Il est peu d'Américains du XIXe siècle dont le nom, à l'instar de celui
d'Abraham Lincoln, évoque une multitude d'images. Le général
Robert E. Lee, stratège charismatique des confédérés et légende du
Vieux Sud, est l'un d'eux. Figure à la barbe et à l'uniforme gris, le
champion militaire de l'Amérique esclavagiste illustre à lui seul la
guerre de Sécession (1861-1865), que l'on songe à la plupart de ses
grandes batailles, telle Gettysburg, la plus emblématique, ou à la
reddition, devant le général Grant, d'Appomattox.

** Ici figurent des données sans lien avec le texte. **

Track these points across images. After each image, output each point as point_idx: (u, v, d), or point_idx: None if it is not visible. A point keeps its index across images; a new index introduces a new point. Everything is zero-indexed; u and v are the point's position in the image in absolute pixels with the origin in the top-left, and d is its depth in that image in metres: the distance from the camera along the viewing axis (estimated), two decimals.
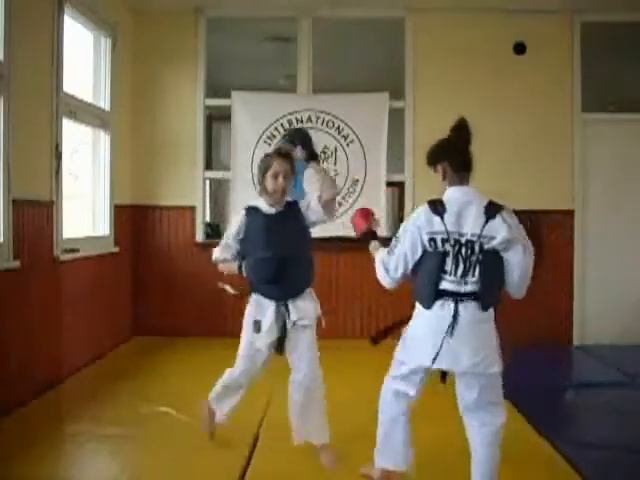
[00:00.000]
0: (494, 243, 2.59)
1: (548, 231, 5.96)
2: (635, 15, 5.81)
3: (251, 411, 3.87)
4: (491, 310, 2.65)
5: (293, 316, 3.09)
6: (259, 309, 3.12)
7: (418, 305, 2.72)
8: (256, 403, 4.01)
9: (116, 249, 5.49)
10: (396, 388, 2.82)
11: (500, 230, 2.60)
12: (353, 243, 6.14)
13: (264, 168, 3.10)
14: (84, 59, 5.30)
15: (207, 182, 6.49)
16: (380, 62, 7.05)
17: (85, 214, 5.37)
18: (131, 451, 3.32)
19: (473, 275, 2.59)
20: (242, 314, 3.22)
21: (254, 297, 3.14)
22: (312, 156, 3.14)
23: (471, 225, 2.62)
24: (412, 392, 2.78)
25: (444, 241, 2.60)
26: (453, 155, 2.84)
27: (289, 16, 6.04)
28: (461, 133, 2.87)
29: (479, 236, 2.59)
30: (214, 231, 8.19)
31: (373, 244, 2.94)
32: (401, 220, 6.43)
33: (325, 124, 5.97)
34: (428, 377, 2.77)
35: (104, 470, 3.17)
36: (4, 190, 3.82)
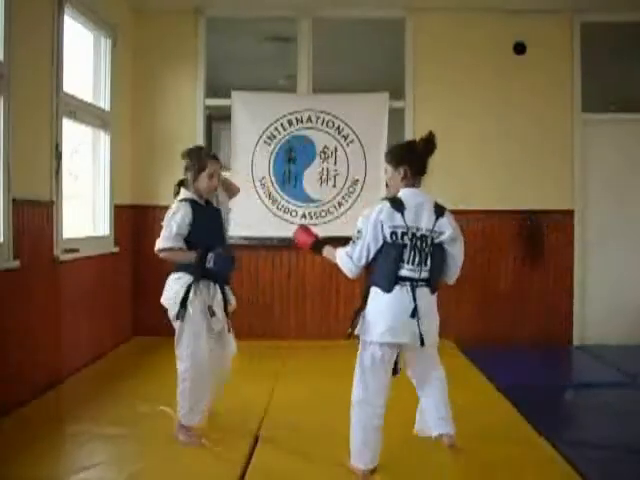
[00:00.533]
0: (442, 238, 3.08)
1: (548, 231, 5.97)
2: (636, 15, 5.82)
3: (251, 411, 3.88)
4: (436, 294, 3.18)
5: (231, 299, 3.49)
6: (209, 295, 3.39)
7: (375, 289, 3.04)
8: (256, 403, 4.02)
9: (116, 249, 5.49)
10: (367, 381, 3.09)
11: (447, 227, 3.07)
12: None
13: (199, 168, 3.41)
14: (84, 59, 5.30)
15: None
16: (380, 62, 7.05)
17: (85, 214, 5.37)
18: (131, 451, 3.32)
19: (426, 264, 3.04)
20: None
21: (200, 286, 3.35)
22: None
23: (425, 221, 3.04)
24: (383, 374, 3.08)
25: (404, 234, 2.99)
26: (416, 161, 3.11)
27: (289, 16, 6.05)
28: (428, 145, 3.11)
29: (431, 231, 3.04)
30: None
31: (327, 249, 3.26)
32: None
33: (325, 124, 5.97)
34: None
35: (104, 470, 3.17)
36: (4, 190, 3.82)
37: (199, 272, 3.33)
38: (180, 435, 3.42)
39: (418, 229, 3.02)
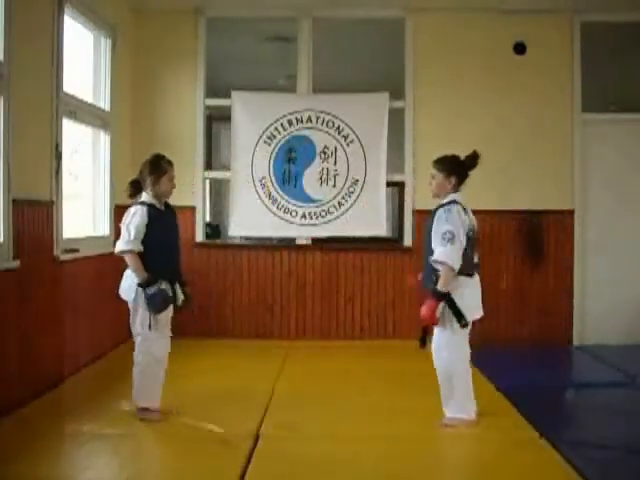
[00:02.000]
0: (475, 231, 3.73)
1: (548, 231, 5.97)
2: (635, 15, 5.81)
3: (251, 411, 3.88)
4: None
5: (179, 295, 3.77)
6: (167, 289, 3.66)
7: (462, 277, 3.55)
8: (256, 403, 4.02)
9: None
10: (468, 351, 3.74)
11: (475, 225, 3.74)
12: (353, 243, 6.18)
13: (160, 172, 3.71)
14: (84, 59, 5.30)
15: (207, 182, 6.49)
16: (380, 62, 7.05)
17: (85, 214, 5.37)
18: (131, 451, 3.32)
19: (477, 254, 3.69)
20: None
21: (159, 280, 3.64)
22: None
23: (474, 220, 3.71)
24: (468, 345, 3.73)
25: (471, 230, 3.62)
26: (463, 175, 3.71)
27: (289, 16, 6.04)
28: (472, 162, 3.72)
29: (474, 226, 3.71)
30: (214, 231, 8.21)
31: (440, 284, 3.56)
32: (401, 220, 6.44)
33: (325, 124, 5.97)
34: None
35: (104, 470, 3.17)
36: (4, 190, 3.82)
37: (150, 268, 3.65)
38: (140, 415, 3.68)
39: (474, 226, 3.68)
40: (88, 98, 5.19)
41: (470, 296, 3.60)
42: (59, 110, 4.47)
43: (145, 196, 3.75)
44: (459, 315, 3.52)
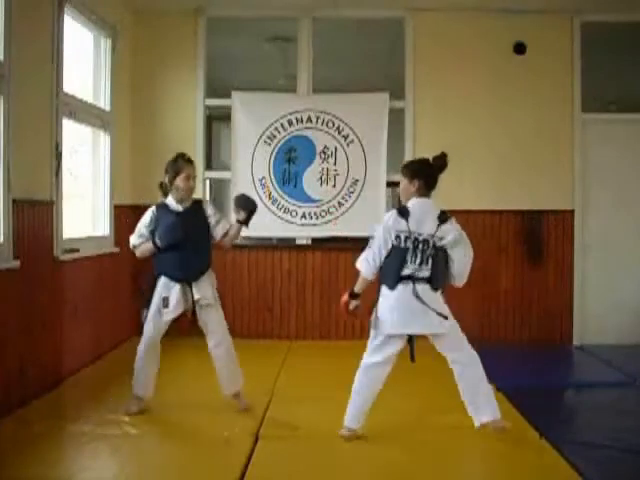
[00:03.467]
0: (444, 242, 3.41)
1: (548, 231, 5.97)
2: (635, 15, 5.81)
3: (251, 410, 3.88)
4: (439, 291, 3.47)
5: (196, 295, 3.75)
6: (166, 288, 3.76)
7: (384, 287, 3.43)
8: (256, 403, 4.01)
9: (116, 249, 5.49)
10: (372, 361, 3.47)
11: (449, 233, 3.41)
12: (352, 243, 6.17)
13: (175, 171, 3.74)
14: (84, 59, 5.30)
15: (207, 182, 6.48)
16: (380, 62, 7.05)
17: (85, 214, 5.37)
18: (131, 451, 3.32)
19: (427, 264, 3.39)
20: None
21: (162, 279, 3.76)
22: (245, 222, 3.84)
23: (428, 227, 3.40)
24: (381, 358, 3.46)
25: (407, 238, 3.38)
26: (429, 178, 3.50)
27: (289, 16, 6.04)
28: (440, 164, 3.51)
29: (432, 236, 3.39)
30: None
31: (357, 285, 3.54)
32: None
33: (325, 124, 5.97)
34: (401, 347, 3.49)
35: (104, 470, 3.17)
36: (4, 190, 3.82)
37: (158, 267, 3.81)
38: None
39: (420, 234, 3.38)
40: (88, 98, 5.19)
41: (384, 308, 3.43)
42: (59, 110, 4.47)
43: (169, 197, 3.81)
44: (374, 320, 3.47)
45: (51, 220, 4.38)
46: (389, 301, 3.41)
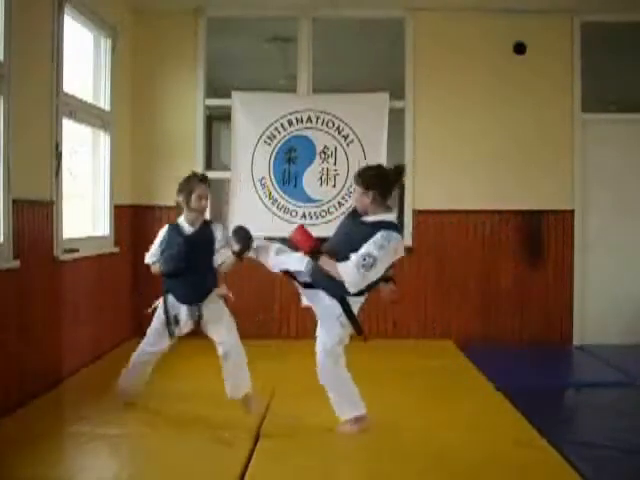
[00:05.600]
0: None
1: (548, 231, 5.97)
2: (635, 15, 5.82)
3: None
4: None
5: (205, 316, 3.74)
6: (174, 306, 3.74)
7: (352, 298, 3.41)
8: (256, 403, 4.01)
9: (116, 249, 5.49)
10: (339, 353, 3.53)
11: None
12: None
13: (189, 190, 3.70)
14: (84, 59, 5.30)
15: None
16: (380, 62, 7.05)
17: (85, 214, 5.37)
18: (131, 451, 3.32)
19: None
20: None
21: (170, 297, 3.74)
22: (239, 254, 3.72)
23: None
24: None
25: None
26: (384, 188, 3.38)
27: (289, 16, 6.04)
28: (398, 175, 3.43)
29: None
30: None
31: (324, 259, 3.39)
32: (401, 220, 6.43)
33: (325, 124, 5.97)
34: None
35: (104, 470, 3.17)
36: (4, 190, 3.82)
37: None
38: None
39: None
40: (88, 98, 5.19)
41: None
42: (59, 110, 4.47)
43: (182, 216, 3.80)
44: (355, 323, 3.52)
45: (51, 220, 4.38)
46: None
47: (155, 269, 3.83)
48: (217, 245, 3.78)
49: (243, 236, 3.74)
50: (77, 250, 4.71)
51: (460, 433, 3.57)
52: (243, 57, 7.25)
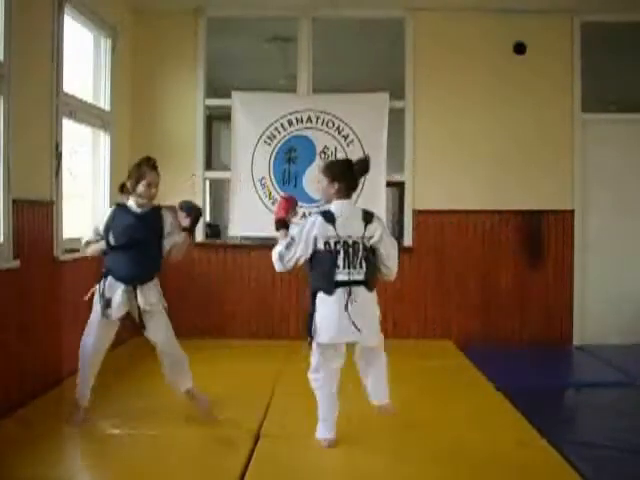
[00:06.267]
0: (373, 241, 3.35)
1: (548, 231, 5.97)
2: (635, 15, 5.82)
3: (251, 411, 3.87)
4: (374, 292, 3.39)
5: (140, 300, 3.64)
6: (110, 289, 3.65)
7: (320, 294, 3.35)
8: (256, 404, 4.02)
9: None
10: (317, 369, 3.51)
11: (376, 230, 3.36)
12: None
13: (138, 176, 3.64)
14: (84, 59, 5.30)
15: (207, 182, 6.49)
16: (380, 62, 7.05)
17: (85, 214, 5.37)
18: (131, 451, 3.32)
19: (361, 267, 3.31)
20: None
21: (108, 280, 3.66)
22: (189, 229, 3.74)
23: (356, 229, 3.33)
24: (334, 364, 3.47)
25: (336, 243, 3.30)
26: (350, 180, 3.43)
27: (289, 16, 6.04)
28: (362, 167, 3.45)
29: (362, 237, 3.32)
30: (214, 231, 8.20)
31: (282, 232, 3.49)
32: (401, 220, 6.43)
33: (325, 124, 5.97)
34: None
35: (104, 470, 3.17)
36: (4, 190, 3.82)
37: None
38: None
39: (350, 237, 3.31)
40: (88, 98, 5.20)
41: (322, 316, 3.36)
42: (59, 110, 4.47)
43: (130, 199, 3.70)
44: (308, 329, 3.45)
45: (51, 220, 4.38)
46: (326, 309, 3.33)
47: (94, 248, 3.70)
48: (166, 229, 3.74)
49: (191, 207, 3.76)
50: (77, 250, 4.70)
51: (460, 433, 3.57)
52: (243, 57, 7.25)
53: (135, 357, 5.22)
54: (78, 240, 4.84)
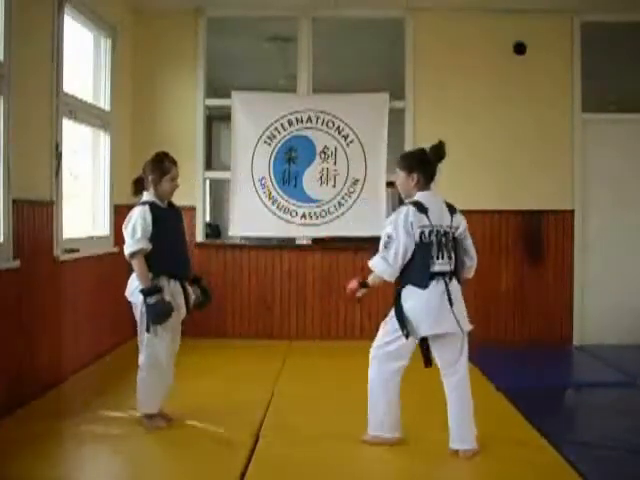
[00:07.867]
0: (458, 232, 3.32)
1: (548, 231, 5.97)
2: (635, 15, 5.82)
3: (251, 411, 3.87)
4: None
5: (190, 293, 3.72)
6: (167, 292, 3.57)
7: (411, 287, 3.22)
8: (257, 403, 4.02)
9: (116, 249, 5.47)
10: (385, 369, 3.38)
11: (461, 222, 3.35)
12: (353, 243, 6.16)
13: (162, 172, 3.62)
14: (84, 59, 5.30)
15: (207, 182, 6.49)
16: (380, 62, 7.06)
17: (85, 214, 5.37)
18: (131, 451, 3.32)
19: (451, 258, 3.26)
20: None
21: (163, 282, 3.57)
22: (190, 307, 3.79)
23: (446, 219, 3.27)
24: (404, 362, 3.38)
25: (430, 233, 3.21)
26: (427, 169, 3.32)
27: (289, 16, 6.05)
28: (438, 154, 3.33)
29: (450, 227, 3.28)
30: (214, 231, 8.21)
31: (370, 278, 3.37)
32: None
33: (325, 124, 5.97)
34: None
35: (104, 470, 3.17)
36: (4, 190, 3.82)
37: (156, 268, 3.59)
38: (145, 422, 3.57)
39: (441, 226, 3.24)
40: (88, 98, 5.19)
41: (414, 309, 3.20)
42: (59, 110, 4.47)
43: (147, 195, 3.66)
44: (401, 324, 3.21)
45: (51, 220, 4.38)
46: (422, 301, 3.19)
47: (141, 256, 3.54)
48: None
49: (206, 297, 3.86)
50: (77, 250, 4.71)
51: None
52: (243, 57, 7.25)
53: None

Symbole écrasant, adulé ou détesté, il est vrai que Lee ne laisse pas
indifférent. Virginien, comme George Washington dont il se voulait
l'héritier, officier du génie sorti de West Point, modèle du gentleman
sudiste, il incarne la déchirure des Etats-Unis - qui est aussi la
sienne - et un conflit fratricide trop souvent simplifié en guerre
d'abolition de l'esclavage. Etonnamment, nul ouvrage en français
n'avait été jusqu'ici consacré à cette figure majeure d'une époque
souvent magnifiée mais profondément inégalitaire, raciste et vouée à
mourir. En s'attachant à l'homme comme au mythe, en questionnant
sa place dans l'histoire militaire, en s'interrogeant sur une vie de soldat
marquée par le sens de l'honneur, Vincent Bernard brosse un portrait
nuancé et captivant de l'«homme de marbre».